As a Gaussian Software Engineer - Data, you will be responsible for leading the architecture, design, and development of the data systems within our AI products for the semiconductor industry. You will be working with other passionate and talented Software Engineers, AI Engineers, and Applied Scientists and have opportunities to learn about various AI technologies and how they are applied to the semiconductor industry. You will have significant influence on our overall strategy by helping define these product features, drive the data architecture, and spearhead the best practices that enable a quality product. You are the ideal candidate if you are passionate about new opportunities and have a demonstrated track record of success in delivering new features and products. A commitment to teamwork and strong communication skills with both business and technical partners are important requirements. Creating reliable, scalable, and high-performance products requires exceptional technical expertise, a sound understanding of the fundamentals of computer science, and practical experience building large-scale systems.
Responsibilities
- Design and develop the scalable data architecture for Gauss Lab’s AI products which include time series and image data for semiconductor industry.
- Design and build data infrastructure systems, services, and tools to handle Gauss Labs’s data-intensive products and business requirements that securely scale over terabytes of data.
- Define the schemas, layout, storage format, and database technologies that will be used to store, retrieve and process the data for our products. Build databases, object stores, data warehouses, and lakes for time series, images, and structured data.
- Develop robust, well-instrumented near real-time stream processing data pipelines that can scale to handle future growth and adhere to SLAs. Design and develop stream processing features to execute on various event-driven ETL and AI pipelines.
- Evolve Gauss Lab’s data infrastructure and tools and technical lead for the design, building, and launching of new data models and data pipelines within our products.
- Work closely with product/program managers to understand the product’s needs, business problems, and domain.
- Work cross-functionally with various engineering and data science teams to identify and execute data-infrastructure challenges.
Key Qualifications
- BS/MS degree in Computer Science and Engineering or strong industry experience in software development.
- 3+ years of experience as a hands-on Data Engineer/Architect including ETL jobs, data pipelines, and Big Data analytics.
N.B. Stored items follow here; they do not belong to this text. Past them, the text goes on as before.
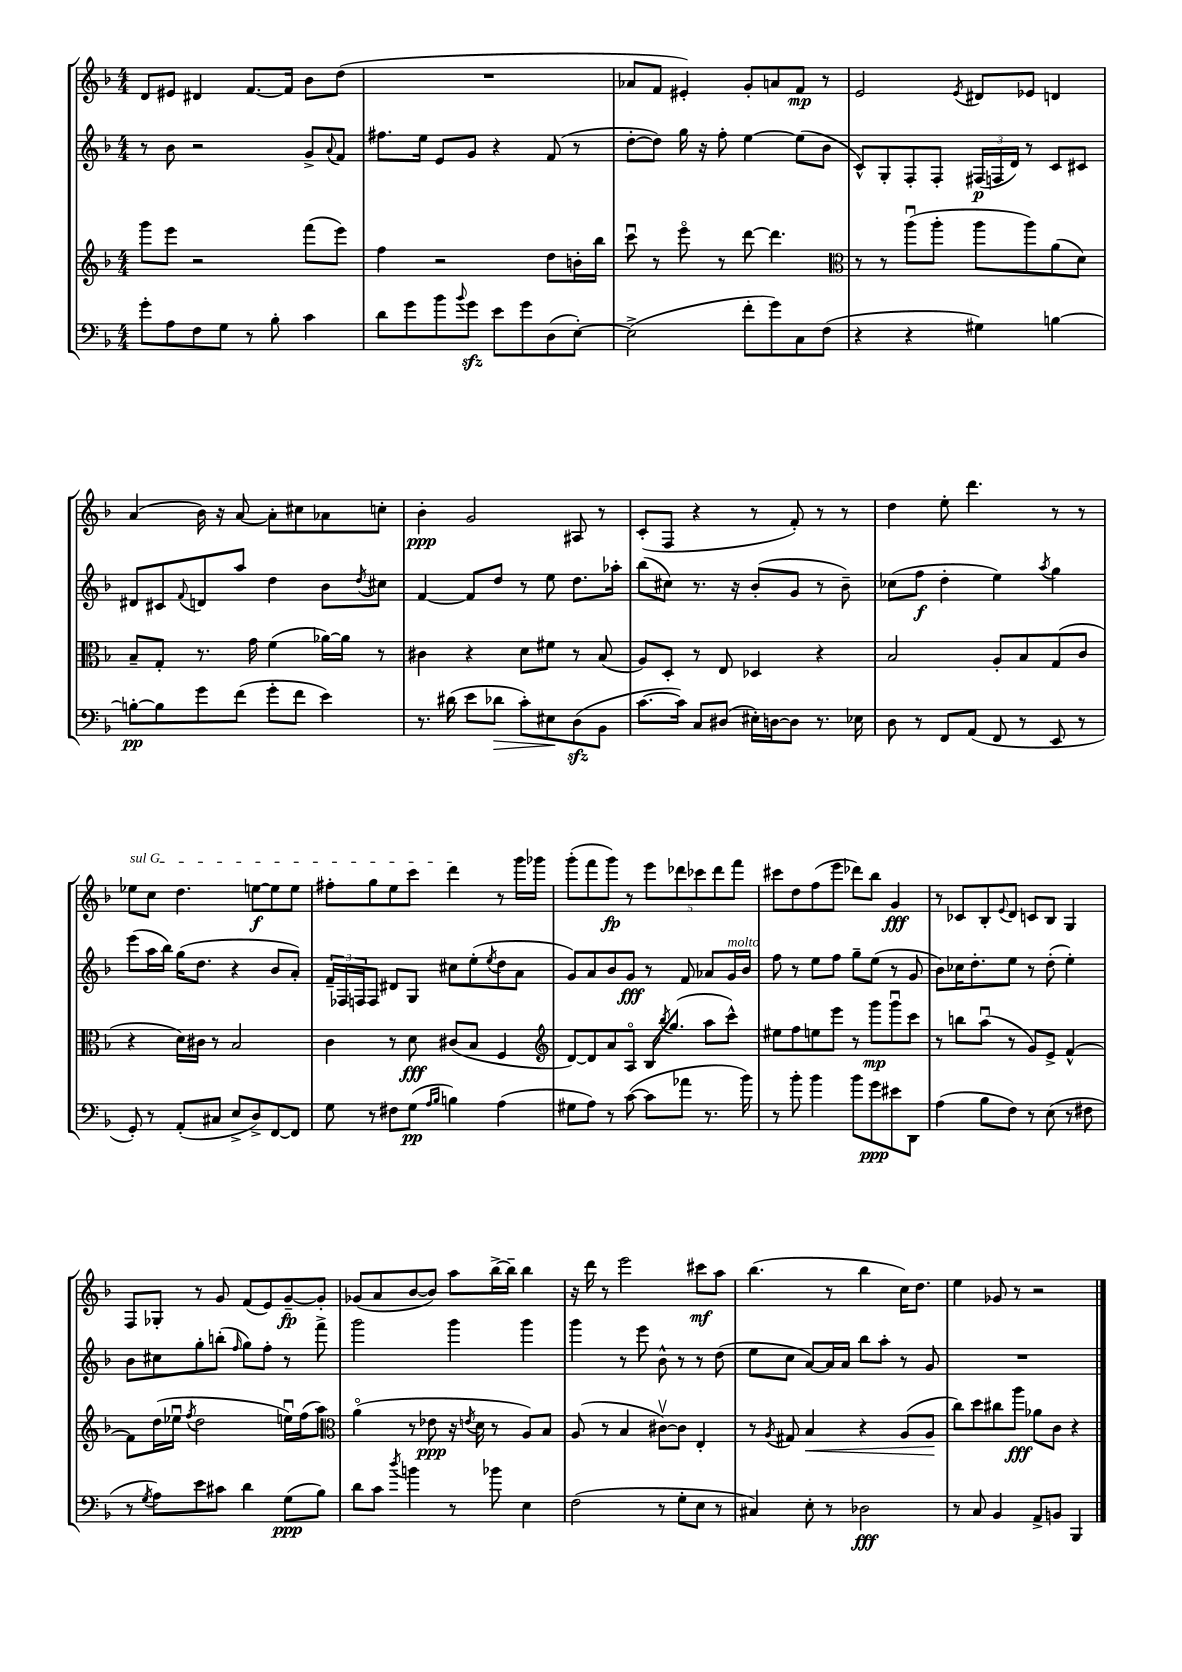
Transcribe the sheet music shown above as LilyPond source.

<<
\new StaffGroup <<
\new Staff = "s0" {
    \clef treble \key f \major \numericTimeSignature \time 4/4
    d'8 eis'8 dis'4 f'8.~ f'16 bes'8 d''8( |
    R1 |
    aes'8 f'8 eis'4-.) g'8-. a'8 f'8\mp r8 |
    e'2 \acciaccatura { e'8 } dis'8 ees'8 d'4 |
    a'4( bes'16) r16 a'8~ a'8-. cis''8 aes'8 c''8-. |
    bes'4-.\ppp g'2 ais8 r8 |
    c'8-.( f8 r4 r8 f'8-.) r8 r8 |
    d''4 e''8-. d'''4. r8 r8 |
    \once \override TextSpanner.bound-details.left.text = \markup { \italic "sul G" } ees''8\startTextSpan c''8 d''4. e''8~\f e''8 e''8 |
    fis''8-. g''8 e''8 c'''8 d'''4\stopTextSpan r8 g'''16 ges'''16 |
    g'''8-.( f'''8 g'''8\fp) r8 \tuplet 5/4 { e'''8 des'''8 ces'''8 des'''8 f'''8 } |
    cis'''8 d''8 f''8( e'''8 des'''8) bes''8 g'4\fff |
    r8 ces'8 bes8-. \appoggiatura { e'8 } d'8 c'8 bes8 g4 |
    f8 ges8-. r8 g'8 f'8( e'8) g'8~--\fp g'8-. |
    ges'8( a'8 bes'8~ bes'8) a''8 bes''16~-> bes''16-- bes''4 |
    r16 d'''16 r8 e'''2 cis'''8\mf a''8 |
    bes''4.( r8 bes''4 c''16) d''8. |
    e''4 ges'8 r8 r2 \bar "|." |
}
\new Staff = "s1" {
    \clef treble \key f \major \numericTimeSignature \time 4/4
    r8 bes'8 r2 g'8-> \appoggiatura { a'8 } f'8 |
    fis''8. e''16 e'8 g'8 r4 f'8( r8 |
    d''8~-. d''8) g''16 r16 f''8-. e''4~ e''8( bes'8 |
    c'8-^) g8-. f8-. f8-. \tuplet 3/2 { fis16\p( f16 d'16) } r8 c'8 cis'8 |
    dis'8 cis'8 \appoggiatura { f'8 } d'8 a''8 d''4 bes'8 \acciaccatura { d''8 } cis''8 |
    f'4~ f'8 d''8 r8 e''8 d''8. aes''16-. |
    bes''8( cis''8) r8. r16 bes'8-.( g'8 r8 bes'8--) |
    ces''8( f''8\f d''4-. e''4) \acciaccatura { a''8 } g''4 |
    e'''8( a''16 bes''16) g''16( d''8. r4 bes'8 a'8-.) |
    \tuplet 3/2 { f'16-- fes16 f16 } f8 dis'8 g8 cis''8 e''8-.( \acciaccatura { e''8 } d''8 a'8 |
    g'8) a'8 bes'8 g'8\fff r8 f'8 aes'8 g'16^\markup { \italic "molto" } bes'16 |
    f''8 r8 e''8 f''8 g''8-- e''8( r8 g'8 |
    bes'8) ces''16 d''8.-. e''8 r8 d''8-.( e''4-.) |
    bes'8 cis''8 g''8-. b''8-.( \grace { f''16 } g''8) f''8-. r8 f'''8-> |
    g'''2 g'''4 g'''4 |
    g'''4 r8 e'''8 bes'8-^ r8 r8 d''8( |
    e''8 c''8 a'8~) a'16 a'16 bes''8 a''8-. r8 g'8 |
    R1 \bar "|." |
}
\new Staff = "s2" {
    \clef treble \key f \major \numericTimeSignature \time 4/4
    g'''8 e'''8 r2 f'''8( e'''8) |
    f''4 r2 d''8 b'16-. bes''16 |
    c'''8\downbow r8 e'''8\flageolet r8 d'''8~ d'''4. |
    \clef alto r8 r8 a''8\downbow( a''8-. a''8 a''8) a'8( d'8) |
    bes8-- g8-. r8. g'16 f'4( aes'16~) aes'16 r8 |
    cis'4 r4 d'8 fis'8 r8 bes8( |
    a8) d8-. r8 e8 des4 r4 |
    bes2 a8-. bes8 g8( c'8 |
    r4 d'16) cis'16 r8 bes2 |
    c'4 r8 d'8\fff cis'8( bes8 f4 |
    \clef treble d'8~) d'8 a'8 a8\flageolet bes16 \acciaccatura { bes''8 } g''8.( a''8 c'''8-^) |
    eis''8 f''8 e''8 e'''8 r8 g'''8\mp g'''8\downbow c'''8 |
    r8 b''8 a''8\downbow( r8 g'8) e'8-> f'4~-^ |
    f'8 d''16( ees''16\downbow \acciaccatura { f''8 } d''2 e''16\downbow) f''16( a''8) |
    \clef alto a'4\flageolet( r8 ees'8\ppp r16 \acciaccatura { e'8 } d'16 r8 a8) bes8 |
    a8( r8 bes4 cis'8~\upbow) cis'8 e4-. |
    r8 \acciaccatura { a8 } gis8 bes4\< r4 a8( a8\! |
    c''8) d''8 cis''8 a''8\fff aes'8 c'8 r4 \bar "|." |
}
\new Staff = "s3" {
    \clef bass \key f \major \numericTimeSignature \time 4/4
    g'8-. a8 f8 g8 r8 bes8-. c'4 |
    d'8 g'8 bes'8 \appoggiatura { bes'8 } g'8\sfz e'8 g'8 d8( e8~-.) |
    e2->( f'8-. g'8) c8 f8( |
    r4 r4 gis4) b4~ |
    b8~-.\pp b8 g'8 f'8( g'8-. f'8 e'4) |
    r8. dis'16( e'8 des'8\> c'8-.) eis8\! d8\sfz( bes,8 |
    c'8.~ c'16) c8 dis8( eis16-.) d16~ d8 r8. ees16 |
    d8 r8 f,8 a,8( f,8 r8 e,8 r8 |
    g,8-.) r8 a,8-.( cis8 e8-> d8->) f,8~ f,8 |
    g8 r8 fis8 g8\pp( \grace { a16 bes16 } b4) a4( |
    gis8 a8) r8 c'8~( c'8 aes'8 r8. bes'16) |
    r8 bes'8-. bes'4 bes'8 g'8\ppp eis'8 d,8 |
    a4( bes8 f8) r8 e8( r8 fis8 |
    r8 \acciaccatura { g8 } a8) e'8 cis'8 d'4 g8\ppp( bes8) |
    d'8 c'8 \acciaccatura { d''8 } b'4 r8 bes'8 e4 |
    f2( r8 g8-. e8 r8 |
    cis4) e8-. r8 des2\fff |
    r8 c8 bes,4 a,8-> b,8 bes,,4 \bar "|." |
}
>>
>>
\layout { \context { \Score \remove "Bar_number_engraver" } }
- 5+ years of industry experience in building large-scale production systems
- Startup spirit with the ability to be flexible and wear multiple hats.
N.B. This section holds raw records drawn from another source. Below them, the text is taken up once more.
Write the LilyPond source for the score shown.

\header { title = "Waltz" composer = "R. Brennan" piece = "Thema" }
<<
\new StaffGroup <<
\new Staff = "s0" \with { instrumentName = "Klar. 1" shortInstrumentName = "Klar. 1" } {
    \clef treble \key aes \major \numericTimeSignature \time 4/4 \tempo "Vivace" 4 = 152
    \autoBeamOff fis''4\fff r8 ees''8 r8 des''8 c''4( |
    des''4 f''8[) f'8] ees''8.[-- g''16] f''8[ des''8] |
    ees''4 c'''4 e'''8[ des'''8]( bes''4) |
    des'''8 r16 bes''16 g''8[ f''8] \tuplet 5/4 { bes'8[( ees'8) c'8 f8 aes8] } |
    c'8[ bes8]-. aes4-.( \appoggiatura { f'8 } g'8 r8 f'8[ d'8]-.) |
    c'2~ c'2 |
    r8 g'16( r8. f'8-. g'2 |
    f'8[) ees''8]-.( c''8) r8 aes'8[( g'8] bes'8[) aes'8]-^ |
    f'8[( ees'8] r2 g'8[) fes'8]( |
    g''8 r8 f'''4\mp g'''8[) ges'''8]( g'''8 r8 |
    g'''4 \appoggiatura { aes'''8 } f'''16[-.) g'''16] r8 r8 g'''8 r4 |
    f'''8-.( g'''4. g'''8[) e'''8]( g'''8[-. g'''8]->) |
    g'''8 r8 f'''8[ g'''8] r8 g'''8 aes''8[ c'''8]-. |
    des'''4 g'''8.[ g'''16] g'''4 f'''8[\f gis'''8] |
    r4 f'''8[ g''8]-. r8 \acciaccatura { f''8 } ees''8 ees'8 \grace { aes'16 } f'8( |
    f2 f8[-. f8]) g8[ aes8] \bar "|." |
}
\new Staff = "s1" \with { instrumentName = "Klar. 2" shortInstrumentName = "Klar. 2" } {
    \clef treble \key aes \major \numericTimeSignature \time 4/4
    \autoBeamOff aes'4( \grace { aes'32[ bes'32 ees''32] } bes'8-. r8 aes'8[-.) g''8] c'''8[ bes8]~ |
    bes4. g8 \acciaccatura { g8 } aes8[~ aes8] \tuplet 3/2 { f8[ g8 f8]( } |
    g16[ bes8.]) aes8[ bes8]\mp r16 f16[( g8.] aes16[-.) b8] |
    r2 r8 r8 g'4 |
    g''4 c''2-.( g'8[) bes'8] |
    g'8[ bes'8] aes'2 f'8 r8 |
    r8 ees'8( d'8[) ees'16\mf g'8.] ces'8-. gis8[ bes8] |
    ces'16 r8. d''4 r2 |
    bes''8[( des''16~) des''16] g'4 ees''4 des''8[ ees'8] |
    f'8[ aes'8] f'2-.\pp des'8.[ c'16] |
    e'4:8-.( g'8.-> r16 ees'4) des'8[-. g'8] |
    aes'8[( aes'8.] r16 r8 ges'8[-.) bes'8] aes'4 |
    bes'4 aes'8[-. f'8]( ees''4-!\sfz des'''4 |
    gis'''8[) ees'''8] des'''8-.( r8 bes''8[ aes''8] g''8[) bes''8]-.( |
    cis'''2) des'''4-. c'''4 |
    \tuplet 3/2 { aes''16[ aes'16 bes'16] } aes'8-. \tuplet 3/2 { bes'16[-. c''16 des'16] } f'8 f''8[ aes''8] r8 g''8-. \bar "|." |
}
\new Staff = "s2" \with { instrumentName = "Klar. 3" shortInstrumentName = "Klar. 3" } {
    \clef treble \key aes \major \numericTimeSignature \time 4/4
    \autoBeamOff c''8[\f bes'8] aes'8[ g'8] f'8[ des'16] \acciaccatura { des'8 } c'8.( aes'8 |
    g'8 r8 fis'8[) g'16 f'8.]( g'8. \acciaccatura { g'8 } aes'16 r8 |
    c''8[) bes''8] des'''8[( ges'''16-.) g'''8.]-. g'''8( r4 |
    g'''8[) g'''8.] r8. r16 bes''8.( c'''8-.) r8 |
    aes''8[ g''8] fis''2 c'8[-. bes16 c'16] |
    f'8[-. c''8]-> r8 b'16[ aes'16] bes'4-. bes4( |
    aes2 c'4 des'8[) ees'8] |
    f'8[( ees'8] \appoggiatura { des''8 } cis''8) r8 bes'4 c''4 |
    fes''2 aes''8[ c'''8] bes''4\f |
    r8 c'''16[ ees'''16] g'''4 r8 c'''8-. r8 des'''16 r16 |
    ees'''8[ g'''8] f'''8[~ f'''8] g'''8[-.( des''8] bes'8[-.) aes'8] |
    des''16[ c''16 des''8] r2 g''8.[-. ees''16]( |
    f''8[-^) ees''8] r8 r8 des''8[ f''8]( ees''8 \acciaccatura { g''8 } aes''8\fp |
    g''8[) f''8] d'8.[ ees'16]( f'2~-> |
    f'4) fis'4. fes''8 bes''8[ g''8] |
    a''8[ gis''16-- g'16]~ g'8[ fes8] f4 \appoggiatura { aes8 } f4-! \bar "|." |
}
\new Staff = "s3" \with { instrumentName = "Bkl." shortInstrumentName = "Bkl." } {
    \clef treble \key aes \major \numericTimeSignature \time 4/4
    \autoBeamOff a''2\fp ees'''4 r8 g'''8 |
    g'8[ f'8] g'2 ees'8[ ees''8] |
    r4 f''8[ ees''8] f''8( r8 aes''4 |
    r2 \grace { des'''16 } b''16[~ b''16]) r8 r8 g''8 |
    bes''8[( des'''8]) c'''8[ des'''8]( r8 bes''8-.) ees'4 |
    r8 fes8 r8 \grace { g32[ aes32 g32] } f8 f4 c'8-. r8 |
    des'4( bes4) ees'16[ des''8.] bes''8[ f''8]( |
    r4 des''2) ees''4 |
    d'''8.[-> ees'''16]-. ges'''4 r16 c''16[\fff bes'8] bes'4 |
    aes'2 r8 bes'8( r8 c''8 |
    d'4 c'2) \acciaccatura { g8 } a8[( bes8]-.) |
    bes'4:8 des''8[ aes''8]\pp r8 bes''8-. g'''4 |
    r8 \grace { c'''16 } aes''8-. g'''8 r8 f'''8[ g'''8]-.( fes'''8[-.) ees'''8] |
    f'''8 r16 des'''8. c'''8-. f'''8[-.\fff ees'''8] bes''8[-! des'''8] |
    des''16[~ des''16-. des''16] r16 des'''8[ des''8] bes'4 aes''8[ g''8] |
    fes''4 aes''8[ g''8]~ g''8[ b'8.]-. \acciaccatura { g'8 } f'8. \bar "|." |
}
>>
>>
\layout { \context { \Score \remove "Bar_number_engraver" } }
- Proficient in large-scale data processing including batch and streaming, query engines, tooling, and storage formats.
- Experience working with Terabytes of data.
- Preferred experience in time series data storage and processing as well as image data processing.
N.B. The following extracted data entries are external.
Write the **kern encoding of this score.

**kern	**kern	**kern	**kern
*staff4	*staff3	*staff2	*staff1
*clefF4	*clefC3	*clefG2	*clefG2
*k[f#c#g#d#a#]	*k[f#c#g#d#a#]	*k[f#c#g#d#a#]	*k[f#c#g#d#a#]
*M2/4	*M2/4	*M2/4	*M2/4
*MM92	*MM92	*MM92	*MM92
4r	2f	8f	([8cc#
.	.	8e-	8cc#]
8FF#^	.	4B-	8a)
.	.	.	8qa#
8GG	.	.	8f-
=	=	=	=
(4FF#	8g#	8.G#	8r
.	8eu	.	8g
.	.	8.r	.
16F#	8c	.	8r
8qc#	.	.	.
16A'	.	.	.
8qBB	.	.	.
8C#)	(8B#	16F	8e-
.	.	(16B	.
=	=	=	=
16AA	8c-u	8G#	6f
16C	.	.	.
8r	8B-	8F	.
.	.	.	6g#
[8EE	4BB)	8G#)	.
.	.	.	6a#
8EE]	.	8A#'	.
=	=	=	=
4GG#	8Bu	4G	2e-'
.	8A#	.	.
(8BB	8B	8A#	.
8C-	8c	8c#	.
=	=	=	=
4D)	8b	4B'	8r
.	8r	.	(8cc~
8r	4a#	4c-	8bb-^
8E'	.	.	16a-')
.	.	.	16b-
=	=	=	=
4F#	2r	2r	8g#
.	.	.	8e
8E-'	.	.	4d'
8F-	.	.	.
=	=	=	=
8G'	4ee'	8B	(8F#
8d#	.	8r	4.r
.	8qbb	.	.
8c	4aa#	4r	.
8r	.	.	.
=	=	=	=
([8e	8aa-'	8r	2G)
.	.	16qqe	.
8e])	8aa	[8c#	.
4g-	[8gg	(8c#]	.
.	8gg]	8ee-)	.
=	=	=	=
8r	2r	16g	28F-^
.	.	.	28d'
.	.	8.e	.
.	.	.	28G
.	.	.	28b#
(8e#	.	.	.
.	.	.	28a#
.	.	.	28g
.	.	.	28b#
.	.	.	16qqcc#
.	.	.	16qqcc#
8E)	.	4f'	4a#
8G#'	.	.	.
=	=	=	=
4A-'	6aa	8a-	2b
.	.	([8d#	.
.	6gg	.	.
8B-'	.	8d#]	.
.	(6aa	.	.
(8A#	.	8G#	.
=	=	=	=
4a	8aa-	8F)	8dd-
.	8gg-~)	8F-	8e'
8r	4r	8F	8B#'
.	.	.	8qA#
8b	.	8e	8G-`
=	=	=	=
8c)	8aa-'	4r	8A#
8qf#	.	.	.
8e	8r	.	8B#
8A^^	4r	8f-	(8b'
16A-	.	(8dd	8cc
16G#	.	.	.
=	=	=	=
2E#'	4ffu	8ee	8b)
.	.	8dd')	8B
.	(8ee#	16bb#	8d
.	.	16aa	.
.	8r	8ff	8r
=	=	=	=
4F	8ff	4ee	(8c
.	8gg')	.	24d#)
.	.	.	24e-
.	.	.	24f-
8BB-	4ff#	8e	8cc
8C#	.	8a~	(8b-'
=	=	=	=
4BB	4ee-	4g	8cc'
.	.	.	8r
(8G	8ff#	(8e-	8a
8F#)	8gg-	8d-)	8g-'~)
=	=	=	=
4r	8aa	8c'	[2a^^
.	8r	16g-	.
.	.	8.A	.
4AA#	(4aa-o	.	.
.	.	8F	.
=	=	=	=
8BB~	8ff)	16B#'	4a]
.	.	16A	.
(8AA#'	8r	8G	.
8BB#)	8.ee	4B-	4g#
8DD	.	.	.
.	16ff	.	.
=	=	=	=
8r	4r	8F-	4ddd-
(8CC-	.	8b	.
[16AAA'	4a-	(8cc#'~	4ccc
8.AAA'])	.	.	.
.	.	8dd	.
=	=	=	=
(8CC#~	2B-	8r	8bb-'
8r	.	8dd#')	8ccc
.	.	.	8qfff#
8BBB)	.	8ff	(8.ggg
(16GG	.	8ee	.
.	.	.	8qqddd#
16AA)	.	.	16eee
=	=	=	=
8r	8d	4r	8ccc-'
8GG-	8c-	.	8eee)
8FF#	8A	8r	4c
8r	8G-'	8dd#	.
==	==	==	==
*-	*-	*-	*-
- Experience in distributed systems design, common data platform architecture, and open source data processing frameworks
- Experience in technologies such as Hadoop, Spark, Kafka, Redis, Cassandra, Pandas, Dask, Airflow, Apache Beam, MongoDb, Hive, Impala, Hazelcast, Athena, Presto.
- Experience in at least one modern programming language such as Python, Java, Go, Rust, and proficiency in SQL.
- Experience architecting and implementing large operational data stores.
- Excellent verbal and written communication skills, able to collaborate cross-functionally.
- Plus: Experience in Kubernetes, Kubeflow, Docker, and container technologies, as well as infrastructure as code and CI/CD technologies .